> [Exercise details]: Would you please give the entries again word for word, with no images in your copy?

(Saved entries)

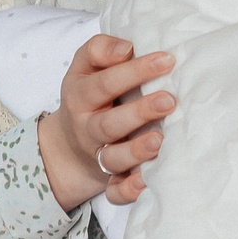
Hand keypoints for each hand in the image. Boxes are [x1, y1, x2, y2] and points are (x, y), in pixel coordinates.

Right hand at [36, 30, 175, 212]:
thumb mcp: (84, 66)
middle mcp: (88, 128)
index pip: (105, 82)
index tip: (167, 60)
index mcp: (80, 96)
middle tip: (169, 100)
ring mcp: (98, 155)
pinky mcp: (108, 179)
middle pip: (109, 123)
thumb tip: (126, 47)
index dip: (134, 71)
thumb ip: (100, 50)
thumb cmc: (90, 93)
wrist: (68, 143)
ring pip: (113, 158)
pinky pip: (115, 191)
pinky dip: (129, 189)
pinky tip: (148, 180)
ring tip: (161, 139)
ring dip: (136, 151)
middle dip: (139, 112)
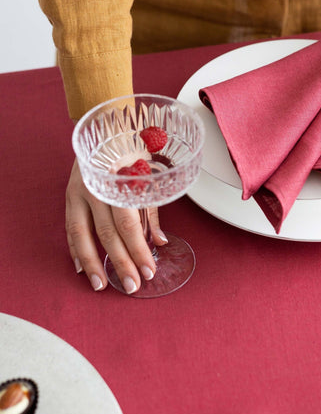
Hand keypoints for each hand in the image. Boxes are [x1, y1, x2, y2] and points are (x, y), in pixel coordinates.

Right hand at [65, 158, 167, 292]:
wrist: (105, 128)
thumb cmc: (131, 151)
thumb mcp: (146, 177)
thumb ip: (150, 211)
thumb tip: (160, 241)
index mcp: (118, 183)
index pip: (129, 225)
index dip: (138, 250)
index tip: (148, 270)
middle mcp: (96, 189)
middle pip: (107, 234)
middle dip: (121, 263)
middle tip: (132, 285)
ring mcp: (78, 193)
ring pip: (82, 235)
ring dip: (93, 263)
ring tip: (101, 285)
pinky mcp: (69, 196)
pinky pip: (70, 228)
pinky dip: (75, 249)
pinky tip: (81, 267)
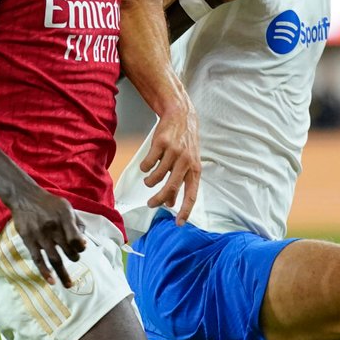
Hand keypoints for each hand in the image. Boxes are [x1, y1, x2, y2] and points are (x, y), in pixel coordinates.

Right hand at [7, 184, 86, 285]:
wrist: (24, 197)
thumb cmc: (48, 204)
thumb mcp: (66, 207)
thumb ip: (77, 223)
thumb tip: (84, 243)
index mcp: (64, 217)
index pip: (75, 236)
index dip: (80, 245)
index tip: (82, 249)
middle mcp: (53, 227)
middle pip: (67, 249)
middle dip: (74, 257)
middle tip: (74, 258)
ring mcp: (40, 235)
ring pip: (54, 258)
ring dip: (63, 273)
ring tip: (69, 284)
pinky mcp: (29, 240)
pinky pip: (38, 259)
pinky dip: (45, 271)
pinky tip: (51, 281)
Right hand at [140, 93, 200, 223]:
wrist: (181, 115)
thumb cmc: (184, 142)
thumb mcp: (188, 163)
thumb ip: (180, 182)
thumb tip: (170, 203)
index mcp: (195, 169)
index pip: (191, 194)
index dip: (185, 210)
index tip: (179, 223)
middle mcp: (186, 162)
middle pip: (170, 188)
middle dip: (158, 200)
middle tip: (150, 205)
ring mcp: (174, 152)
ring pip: (157, 177)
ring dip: (149, 182)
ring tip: (148, 180)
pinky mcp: (161, 143)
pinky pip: (148, 163)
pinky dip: (145, 167)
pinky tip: (147, 164)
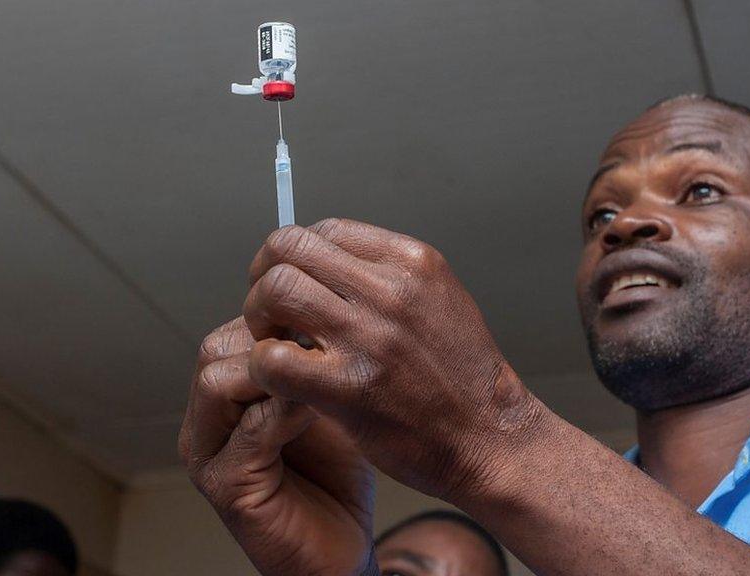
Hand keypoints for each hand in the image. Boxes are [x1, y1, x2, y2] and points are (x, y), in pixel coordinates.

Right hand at [179, 317, 377, 575]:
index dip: (282, 316)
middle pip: (218, 346)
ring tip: (325, 371)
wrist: (344, 548)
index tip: (331, 316)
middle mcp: (208, 420)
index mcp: (228, 393)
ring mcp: (209, 455)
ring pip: (218, 380)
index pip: (236, 328)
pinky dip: (287, 411)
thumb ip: (315, 356)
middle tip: (327, 341)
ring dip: (277, 369)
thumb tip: (329, 295)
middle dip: (275, 338)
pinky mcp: (227, 488)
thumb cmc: (339, 473)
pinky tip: (322, 406)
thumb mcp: (329, 398)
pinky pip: (248, 432)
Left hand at [243, 219, 541, 500]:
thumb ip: (389, 277)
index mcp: (413, 262)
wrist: (491, 439)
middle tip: (269, 311)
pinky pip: (272, 357)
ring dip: (258, 316)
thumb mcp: (442, 300)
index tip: (293, 281)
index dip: (296, 255)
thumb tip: (329, 262)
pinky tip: (280, 379)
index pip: (326, 229)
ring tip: (273, 342)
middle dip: (265, 276)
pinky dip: (261, 365)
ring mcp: (369, 337)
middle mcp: (391, 290)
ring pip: (275, 290)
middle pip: (289, 248)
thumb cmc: (462, 378)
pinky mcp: (349, 387)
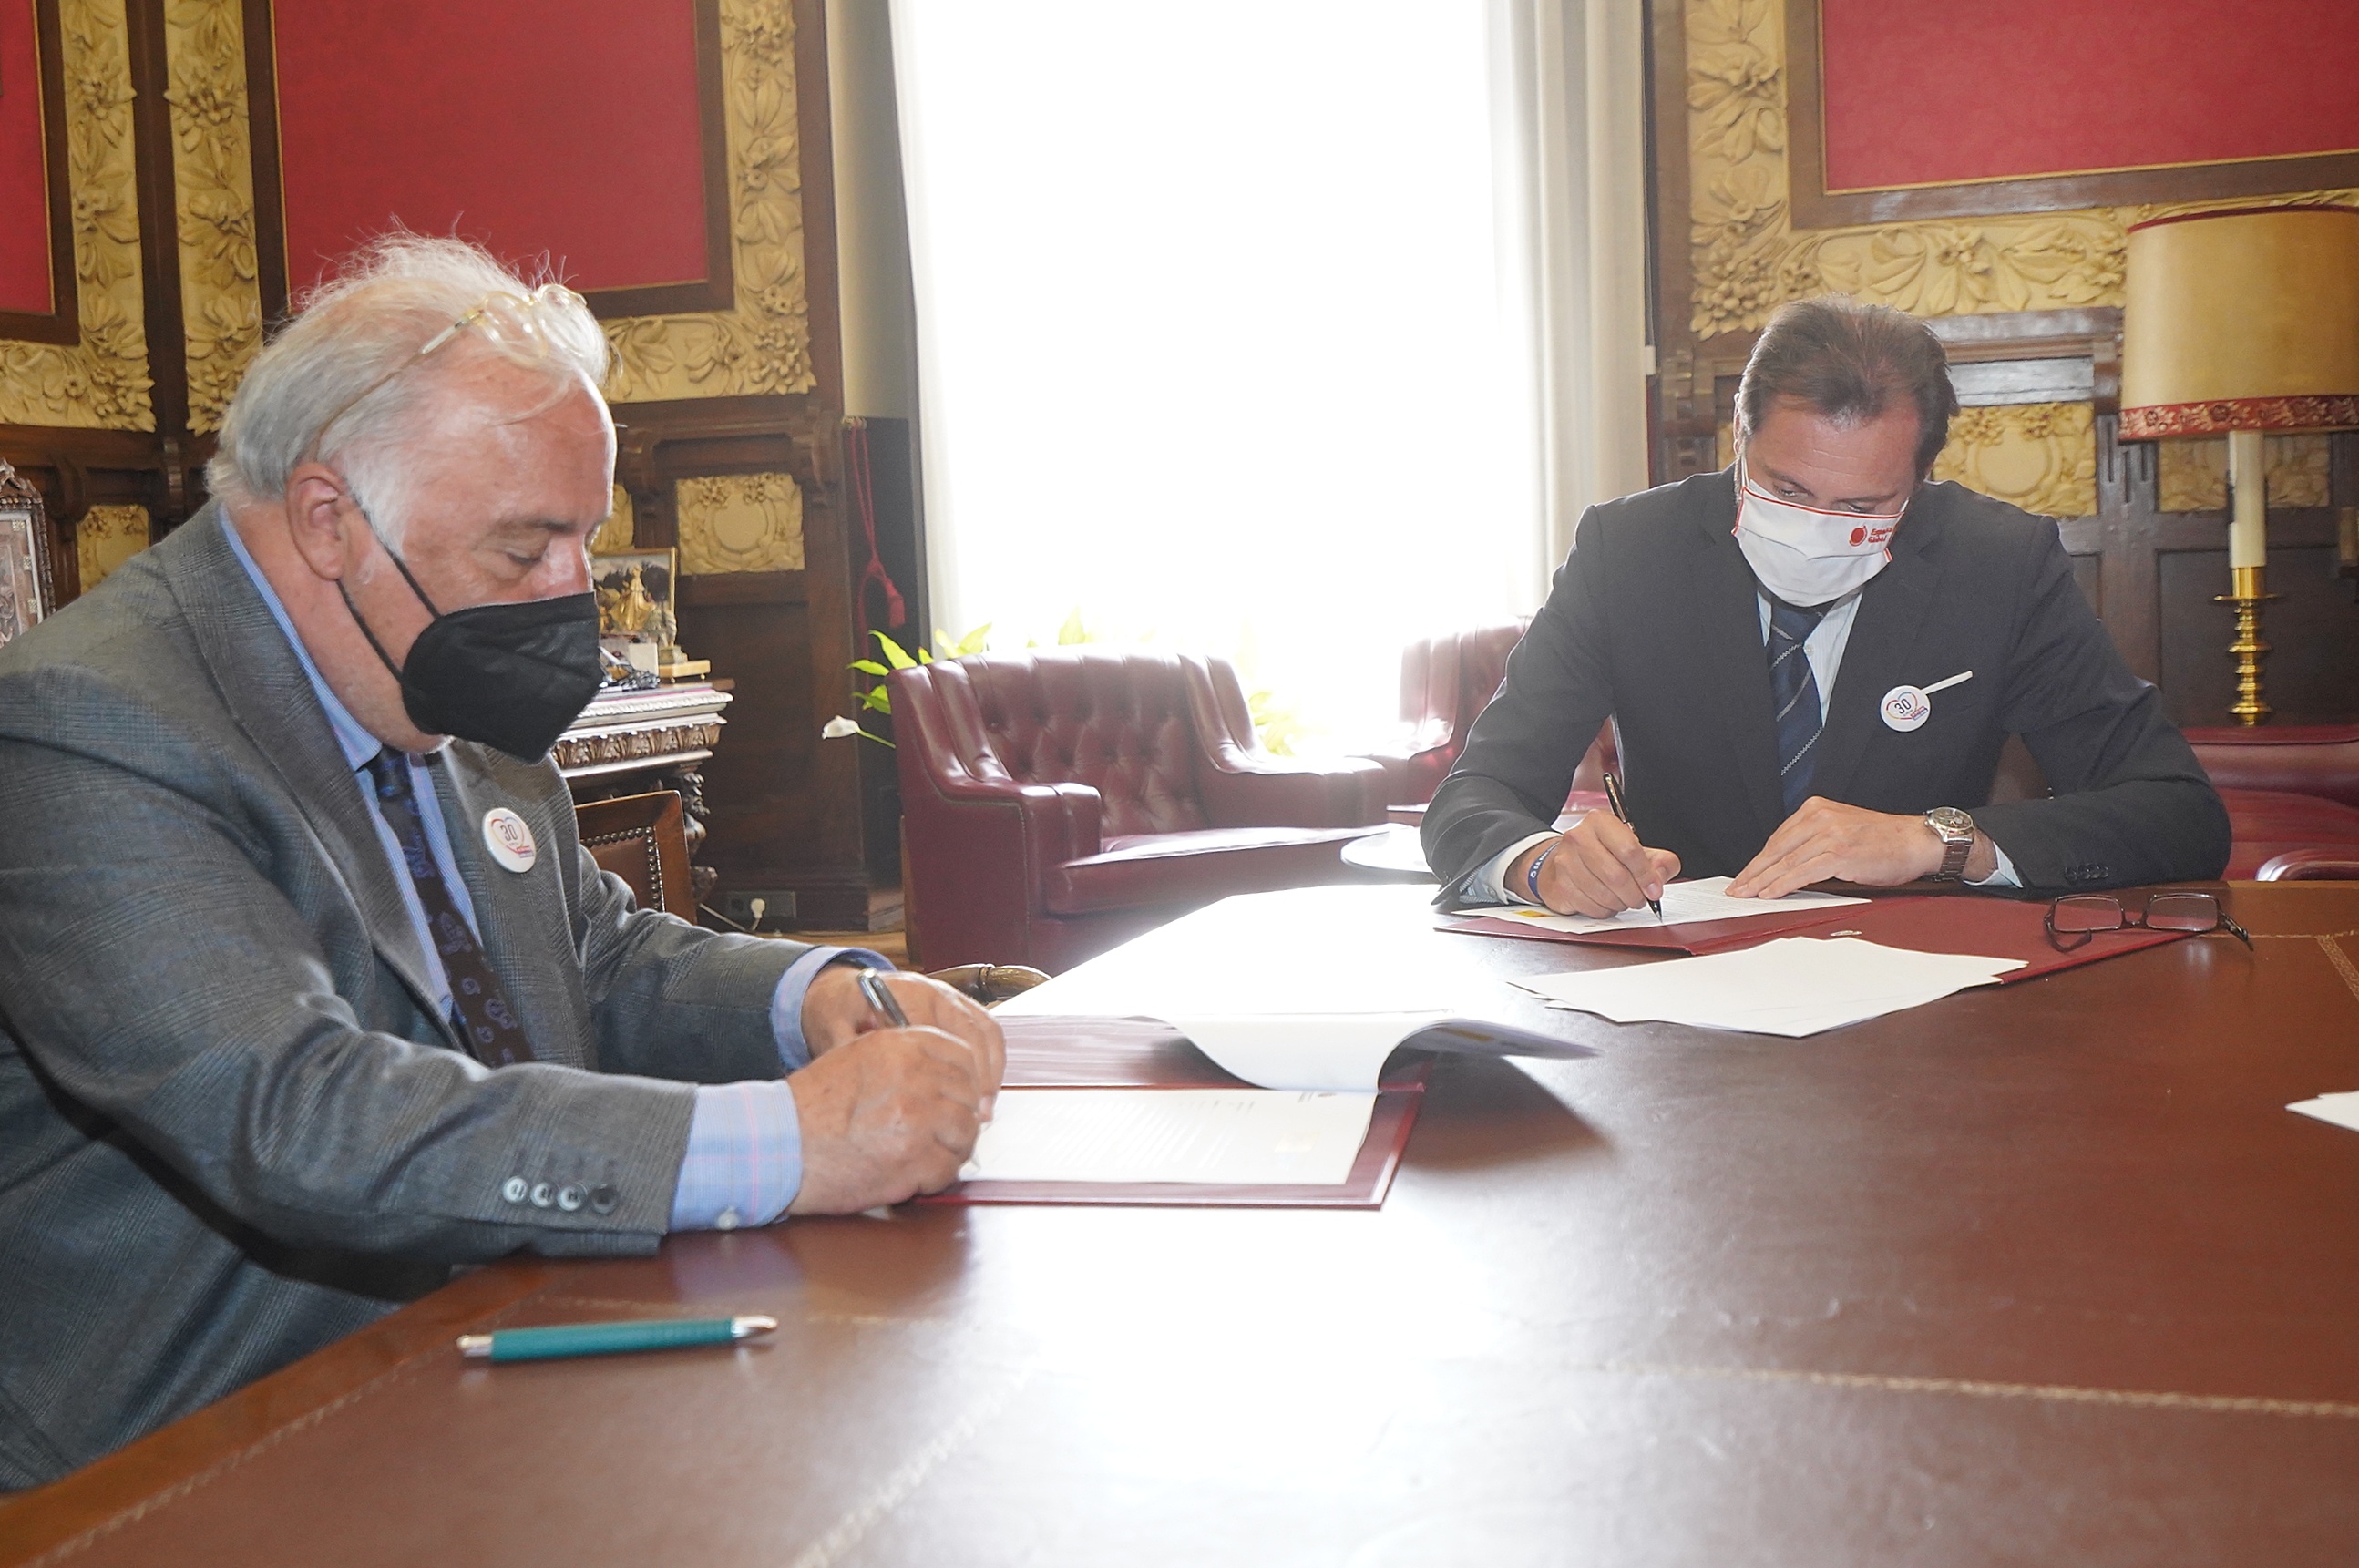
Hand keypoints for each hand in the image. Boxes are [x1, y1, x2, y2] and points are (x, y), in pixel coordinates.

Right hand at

> [Answer below]:
Hand keypoints for each hand in the image. Boxes are [x1, y1, x2, y2] and points are (x, y), in pixel coordinates.

Right hand at [36, 30, 175, 212]:
thumb mcp: (84, 66)
middle mcp: (88, 128)
index pip: (105, 82)
index tip: (167, 60)
index mcp: (80, 96)
middle tip: (169, 100)
ring mcp: (98, 155)
pinky mcp: (108, 179)
middle pip: (109, 123)
thumb tip: (126, 47)
index dip: (134, 71)
thumb ip: (100, 50)
thumb cmc: (90, 93)
wrist: (68, 143)
ring pip: (113, 158)
pinky pip: (115, 191)
pinky dip: (129, 189)
pinky tip: (148, 180)
ring tip: (161, 139)
ring dip: (136, 151)
middle dip: (139, 112)
Hand keypoints for each hand in the image. Boxes are [x1, y1, x2, y2] and points are (x, y), in pixel coordinates.

Right hand at [65, 158, 167, 292]:
wrist: (105, 128)
thumb cmc: (131, 151)
thumb mcp: (146, 177)
thumb ip: (150, 211)
thumb tip: (160, 241)
index mcp: (118, 183)
index pip: (129, 225)
index dip: (138, 250)
index tip: (148, 270)
middle mcp: (96, 189)
middle pip: (107, 234)
middle dip: (121, 263)
middle tip: (132, 285)
ring mcp: (78, 193)
ring pip: (82, 235)
ring dip: (93, 263)
ring tip: (101, 285)
pinky mcp: (69, 196)
pinky pip: (70, 228)
pinky dip: (75, 249)
pinky tip: (81, 267)
Hand keypoints for each hand in the image. Boxes are [x1, y1, x2, y2] and points are (x, y), in pixel coordinates.

Right hand at [7, 184, 86, 285]:
wrist: (24, 197)
thumb cmc: (48, 204)
thumb mcp: (66, 207)
thumb ip: (77, 223)
thumb tip: (84, 243)
index mcp: (64, 217)
index pip: (75, 236)
index dip: (80, 245)
index tip: (82, 249)
middle mcp: (53, 227)
middle pip: (67, 249)
middle dip: (74, 257)
middle tip: (74, 258)
ring mcp: (40, 235)
ring pip: (54, 258)
ring dip: (63, 273)
ring tip: (69, 284)
pinky mcp: (29, 240)
pinky pip: (38, 259)
pinky dip: (45, 271)
pinky tip: (51, 281)
Right hand at [140, 93, 200, 223]:
wrist: (181, 115)
thumb cmc: (184, 142)
thumb mcp: (188, 163)
thumb ip: (180, 182)
thumb tip: (170, 203)
index mcp: (195, 169)
index pip: (191, 194)
index dip: (185, 210)
index tip: (179, 223)
middle mcp: (186, 162)
middle pip: (170, 188)
middle dip: (158, 200)
middle tip: (150, 205)
ring mcp: (174, 152)
ring pip: (157, 177)
ring dip: (149, 182)
ring tip: (148, 180)
pinky mcp: (161, 143)
pinky pip: (148, 163)
pinky dip: (145, 167)
pinky tip: (147, 164)
Hand keypoints for each hand in the image. Boxes are [x1, y1, x2, y2] and points are (x, y), in pixel coordinates.

Right hand at [179, 317, 377, 575]:
index dip: (282, 316)
middle pip: (218, 346)
ring tip: (325, 371)
wrist: (344, 548)
index tip: (331, 316)
middle mcp: (208, 420)
index mcp: (228, 393)
ring mcp: (209, 455)
ring pip: (218, 380)
index pip: (236, 328)
pinky dip: (287, 411)
thumb ip: (315, 356)
middle tip: (327, 341)
ring dip: (277, 369)
thumb tip: (329, 295)
middle dip: (275, 338)
pinky mcp: (227, 488)
thumb cmc: (339, 473)
pinky tip: (322, 406)
thumb mcp: (329, 398)
pinky pip: (248, 432)
Left hand at [243, 219, 541, 500]:
thumb ip: (389, 277)
index mcp: (413, 262)
wrist: (491, 439)
middle tip: (269, 311)
pinky pip: (272, 357)
ring dip: (258, 316)
thumb mcp: (442, 300)
index tip: (293, 281)
index dip: (296, 255)
thumb tip: (329, 262)
pinky tip: (280, 379)
index pip: (326, 229)
ring tip: (273, 342)
middle dip: (265, 276)
pinky dip: (261, 365)
ring mcp: (369, 337)
middle mcp: (391, 290)
ring pip: (275, 290)
middle pip: (289, 248)
thumb cmc: (462, 378)
pinky mcp: (349, 387)
Hand keypoints for each hand in the image. Boxes are [x1, y1, x2, y2] and points are (x, y), in pixel coordinates.

Right hand at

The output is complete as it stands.